● REQUEST: Your answer should be a single number: the count of lines in the listing that contain "спортсменов".

● TASK DATA:
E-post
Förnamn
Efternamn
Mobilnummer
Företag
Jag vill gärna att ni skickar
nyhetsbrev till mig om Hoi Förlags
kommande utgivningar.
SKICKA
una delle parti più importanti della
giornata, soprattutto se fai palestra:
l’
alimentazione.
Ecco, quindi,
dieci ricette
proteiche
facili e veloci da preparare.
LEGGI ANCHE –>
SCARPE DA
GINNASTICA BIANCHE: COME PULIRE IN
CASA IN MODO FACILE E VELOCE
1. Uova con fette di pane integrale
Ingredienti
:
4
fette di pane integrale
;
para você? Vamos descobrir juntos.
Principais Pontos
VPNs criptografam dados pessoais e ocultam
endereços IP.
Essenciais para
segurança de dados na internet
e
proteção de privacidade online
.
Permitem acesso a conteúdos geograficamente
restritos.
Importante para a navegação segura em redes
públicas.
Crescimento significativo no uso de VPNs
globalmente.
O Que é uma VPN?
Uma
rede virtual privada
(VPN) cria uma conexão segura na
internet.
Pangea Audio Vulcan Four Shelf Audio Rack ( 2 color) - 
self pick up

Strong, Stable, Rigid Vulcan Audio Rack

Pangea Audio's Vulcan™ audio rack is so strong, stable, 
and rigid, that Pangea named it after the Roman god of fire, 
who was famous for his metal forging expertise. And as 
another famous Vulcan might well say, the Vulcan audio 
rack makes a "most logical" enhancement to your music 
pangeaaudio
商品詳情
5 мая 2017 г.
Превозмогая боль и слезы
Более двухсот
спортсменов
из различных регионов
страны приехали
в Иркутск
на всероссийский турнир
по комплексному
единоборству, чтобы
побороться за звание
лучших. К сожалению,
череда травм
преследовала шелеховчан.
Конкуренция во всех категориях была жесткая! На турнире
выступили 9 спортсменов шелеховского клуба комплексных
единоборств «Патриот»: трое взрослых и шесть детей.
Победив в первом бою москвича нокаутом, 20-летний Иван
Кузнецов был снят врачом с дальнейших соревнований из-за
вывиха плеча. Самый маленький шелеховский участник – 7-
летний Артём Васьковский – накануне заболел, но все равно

● EXERCISE RESPONSE: 2